Aortic valve disease, or aortic stenosis, is a large problem in the US and is especially prevalent in the elderly. One study estimated that every one in eight people over the age of seventy-five in has moderate to severe aortic stenosis.
Replacement of the aortic valve via open heart surgery is the gold standard for aortic stenosis treatment. During this process, patients are opened up, the old, diseased aortic valve is excised, a new valve is sutured into place, and the patient is closed back up. These replacement valves implanted during surgery are usually metal based and inserted during a procedure that lasts for several hours. Afterwards, patients usually have a two-week hospital stay, followed by several weeks of recovery.
TAVR first hit the market in Europe in 2006-2007 and entered the US commercially in 2011. TAVR was given FDA approval in the US only for high risk patients with aortic stenosis, those for which surgery would be too risky to complete.
Approximately 300 to 500K elderly US patients are eligible for this minimally invasive procedure. As opposed to open heart surgery, TAVR is a catheter lab procedure that takes ninety minutes or less to complete. During the procedure, a three-meter guidewire is traced up an artery, usually the femoral artery in the leg, with fluoro guidance. The guidewire runs all the way up the artery to the aorta, through the diseased valve, and into the left ventricle. The operating physician then uses a balloon to expand the damaged, narrowed valve. The balloon is removed and the new, prosthetic valve is traced along the guidewire path with a catheter, until it reaches the diseased valve. Most current valves used in TAVR are self-expanding and made up of valve leaflets from pig or cow pericardium, as opposed to the metallic valves used in open heart surgery.
TAVR has been successful and there are promising results from clinical trials in high risk patients. “The push is to make TAVR the goal standard to completely replace open heart surgery,” explains Jordan.
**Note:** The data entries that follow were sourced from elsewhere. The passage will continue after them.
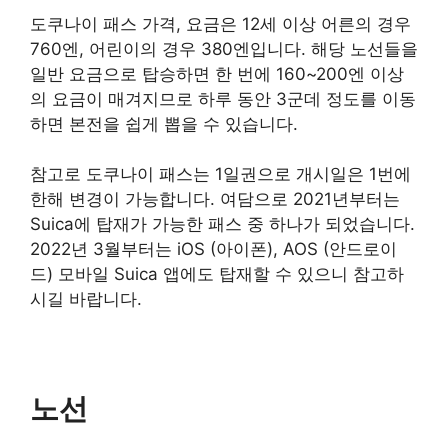
도쿠나이 패스 가격, 요금은 12세 이상 어른의 경우
760엔, 어린이의 경우 380엔입니다. 해당 노선들을
일반 요금으로 탑승하면 한 번에 160~200엔 이상
의 요금이 매겨지므로 하루 동안 3군데 정도를 이동
하면 본전을 쉽게 뽑을 수 있습니다.
참고로 도쿠나이 패스는 1일권으로 개시일은 1번에
한해 변경이 가능합니다. 여담으로 2021년부터는
Suica에 탑재가 가능한 패스 중 하나가 되었습니다.
2022년 3월부터는 iOS (아이폰), AOS (안드로이
드) 모바일 Suica 앱에도 탑재할 수 있으니 참고하
시길 바랍니다.
노선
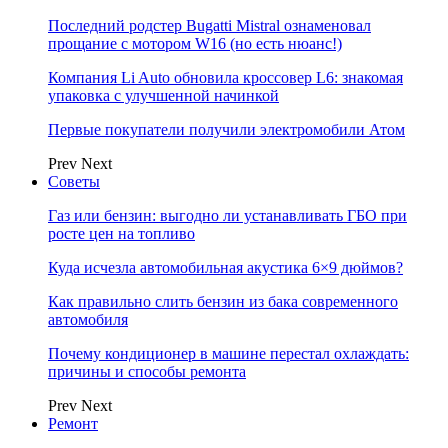
Последний родстер Bugatti Mistral ознаменовал
прощание с мотором W16 (но есть нюанс!)
Компания Li Auto обновила кроссовер L6: знакомая
упаковка с улучшенной начинкой
Первые покупатели получили электромобили Атом
Prev
Next
Советы
Газ или бензин: выгодно ли устанавливать ГБО при
росте цен на топливо
Куда исчезла автомобильная акустика 6×9 дюймов?
Как правильно слить бензин из бака современного
автомобиля
Почему кондиционер в машине перестал охлаждать:
причины и способы ремонта
Prev
Next
Ремонт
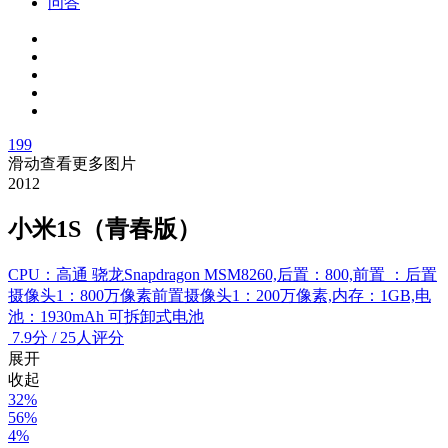
问答
199
滑动查看更多图片
2012
小米1S（青春版）
CPU：高通 骁龙Snapdragon MSM8260,后置：800,前置 ：后置
摄像头1：800万像素前置摄像头1：200万像素,内存：1GB,电
池：1930mAh 可拆卸式电池
7.9
分
/
25人评分
展开
收起
32%
56%
4%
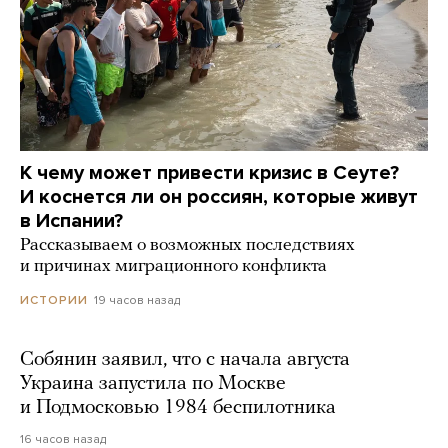
К чему может привести кризис в Сеуте?
И коснется ли он россиян, которые живут
в Испании?
Рассказываем о возможных последствиях
и причинах миграционного конфликта
19 часов назад
ИСТОРИИ
Собянин заявил, что с начала августа
Украина запустила по Москве
и Подмосковью 1984 беспилотника
16 часов назад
There are some potential issues with TAVR that have slowed down the process for the procedure to become the standard of care for aortic stenosis treatment. “The big thing is longevity. No one really knows how long these valves [used in TAVR] will last,” says Jordan. The field is just beginning to see the first patients who have had TAVR replaced valves for ten years.
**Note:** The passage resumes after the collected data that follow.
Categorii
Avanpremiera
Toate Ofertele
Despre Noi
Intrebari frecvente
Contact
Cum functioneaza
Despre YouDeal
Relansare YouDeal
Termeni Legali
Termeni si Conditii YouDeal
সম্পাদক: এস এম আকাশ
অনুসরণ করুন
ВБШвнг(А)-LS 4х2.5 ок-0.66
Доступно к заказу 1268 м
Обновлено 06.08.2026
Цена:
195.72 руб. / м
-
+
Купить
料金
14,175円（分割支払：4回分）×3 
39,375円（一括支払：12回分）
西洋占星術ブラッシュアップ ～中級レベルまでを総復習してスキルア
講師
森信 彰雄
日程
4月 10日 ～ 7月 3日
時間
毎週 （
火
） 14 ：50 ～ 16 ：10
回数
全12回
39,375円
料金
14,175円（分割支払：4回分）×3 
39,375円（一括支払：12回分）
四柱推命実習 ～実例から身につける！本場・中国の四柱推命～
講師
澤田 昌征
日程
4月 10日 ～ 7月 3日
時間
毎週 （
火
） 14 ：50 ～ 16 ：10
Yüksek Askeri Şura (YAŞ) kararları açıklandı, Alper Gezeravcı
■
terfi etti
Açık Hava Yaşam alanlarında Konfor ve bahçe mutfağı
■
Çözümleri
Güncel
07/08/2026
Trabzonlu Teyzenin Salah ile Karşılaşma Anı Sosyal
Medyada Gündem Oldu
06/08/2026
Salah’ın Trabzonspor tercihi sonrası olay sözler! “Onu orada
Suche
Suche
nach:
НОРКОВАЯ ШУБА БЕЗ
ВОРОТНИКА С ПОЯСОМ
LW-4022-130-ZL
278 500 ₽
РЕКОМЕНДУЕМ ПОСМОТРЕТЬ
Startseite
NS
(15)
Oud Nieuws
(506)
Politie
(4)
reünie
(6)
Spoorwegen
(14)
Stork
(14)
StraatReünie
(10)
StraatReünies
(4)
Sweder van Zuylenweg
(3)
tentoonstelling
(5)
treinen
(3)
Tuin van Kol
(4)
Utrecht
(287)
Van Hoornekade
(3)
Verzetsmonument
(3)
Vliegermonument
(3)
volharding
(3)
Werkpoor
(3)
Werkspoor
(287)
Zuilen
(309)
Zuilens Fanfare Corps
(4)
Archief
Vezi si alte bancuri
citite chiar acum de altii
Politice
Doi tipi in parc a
The other problem compared to open heart surgery is the general…murkiness of the whole process. Physicians aren’t opening up a person like in open heart surgery and are relying on fluoro and 2D images to determine if a valve is in place before it’s deployed- a process that leads to 3-5% of TAVR valves being acutely misplaced, which can lead to perivalvular leak.
Valves can also be chronically misplaced, where they are just slightly misaligned or shift overtime from excessive calcification. Besides health implications to the patient, misplaced valves are pricey. Each valve costs $40K to replace, which has to be assumed by the hospital system in cases of valve misplacement by the physician.
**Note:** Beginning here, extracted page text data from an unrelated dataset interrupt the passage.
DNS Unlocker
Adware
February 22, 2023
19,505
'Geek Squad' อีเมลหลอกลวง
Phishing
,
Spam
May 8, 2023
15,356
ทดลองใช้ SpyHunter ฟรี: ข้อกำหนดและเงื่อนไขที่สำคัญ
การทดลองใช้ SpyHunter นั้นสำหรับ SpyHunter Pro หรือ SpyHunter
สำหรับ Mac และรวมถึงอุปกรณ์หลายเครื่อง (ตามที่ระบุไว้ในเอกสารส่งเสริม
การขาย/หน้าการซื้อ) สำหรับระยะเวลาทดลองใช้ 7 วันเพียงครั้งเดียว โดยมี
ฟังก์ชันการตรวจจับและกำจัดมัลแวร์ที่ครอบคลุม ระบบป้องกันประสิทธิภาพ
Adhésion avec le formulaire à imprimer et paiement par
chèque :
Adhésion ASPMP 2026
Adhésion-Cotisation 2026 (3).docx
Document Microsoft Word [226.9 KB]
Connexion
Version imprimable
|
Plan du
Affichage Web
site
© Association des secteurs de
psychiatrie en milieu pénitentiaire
“That’s really the problem that we’re trying to solve, is valve misplacement during the TAVR procedure,” explains Jordan.
Jordan and his three-person team of University of Michigan graduates founded LifeSAVR Solutions and are developing a product called the Corfinder; “cor” is the Latin word for heart. Their product will provide “quantitative, adjunctive confidence for physicians to know that he or she has place the valve properly.” The Corfinder is not meant to replace fluoroscopic guidance or physician experience, but to complement them. The team is creating this specialized guidewire, the Corfinder, with a series of sensors along the distal tip. The Corfinder will help to refine detection of the native valve during TAVR procedures and ensure better alignment between the annulus, or base, of the new prosthetic valve and old, diseased valve.
The LifeSAVR Solutions team is currently in the technology and feasibility stage of the process. They are incorporating the tiny sensors onto the guidewire and are getting the product down to a functional form factor.
Jordan has found some great resources in the Twin Cities to help the team with this process. In CoCreateX, he found a group where he could interact with people doing similar types of things. However, “…the biggest community that’s provided me with connections is the Jewish community,” he notes.